People considering getting on ferries from Dublin to Liverpool
may have been put off a trip by one particular factor - the weather.
While Ireland has a similar temperate climate to the UK, visitors might have been keen to enjoy some outdoor attractions this summer, a prospect that has been diminished by the record rainfall of June and wetter than normal July.
This would make a walking holiday in the Lake District, a stroll around the grounds of stately homes and other historic properties or a day at the seaside little fun as the rain teems down.
And those crossing for the Open Golf at Lytham in Lancashire could have a pretty wet few days.
Of course, some will enjoy indoor attractions like museums, but these can be visited at any time of the year.
However, good news appears to be on the way, as weather forecasters have said things appear about to change.

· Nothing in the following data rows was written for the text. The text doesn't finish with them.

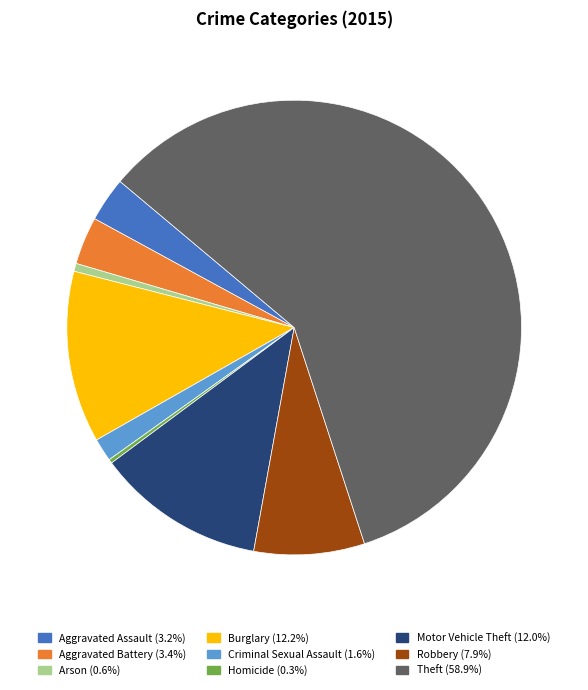

Count the number of slices in the pie.

9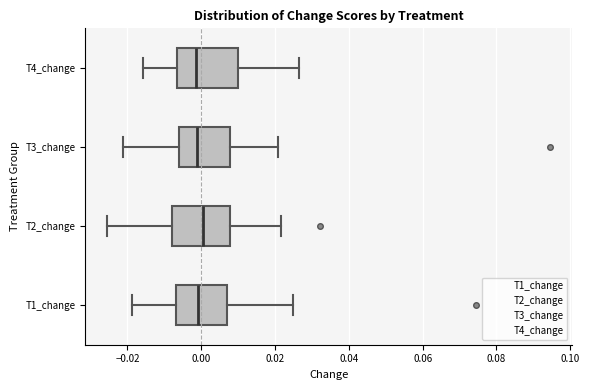

Where is the right edge of the box for T2_change on the x-axis? The values are not printed on the chart, so give them approximately, as read against the axis.

0.008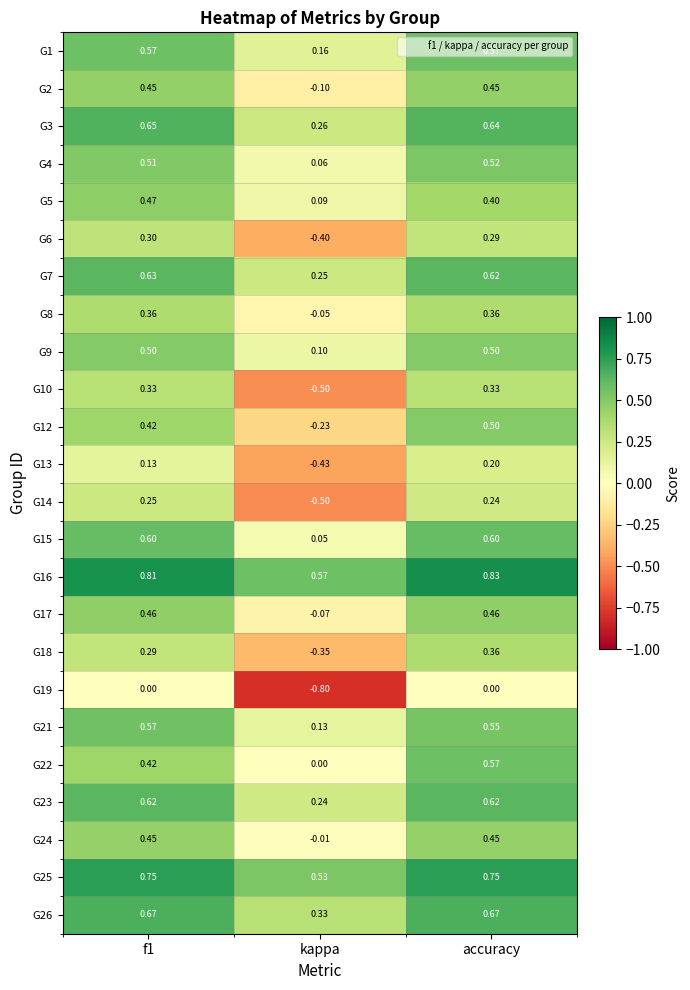

Where is G1 nearest to the value 0?

kappa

Normally, Britain's summers are kept reasonably pleasant by the Jet Stream running to the north of the country, but this year has seen it crossing to the south, causing wave after wave of low pressure to cross the British Isles and dump loads of rain.
But this is now expected to move northwards over the coming days into its more normal position, which could finally herald the start of decent weather.
BBC weather presenter Cecilia Daly explained: "Around the middle of next week, pressure will build - the Azores high.
"This would allow our weather to take on more normal summer characteristics."
However, visitors to Scotland may have been enjoying a better time of things.
Parts of the Highlands and Islands have been lying north of the worst of the weather and have been unusually dry.
Scottish Water has said it is encouraging people in places like Stornoway in the Western Isles to save water as supplies dwindle.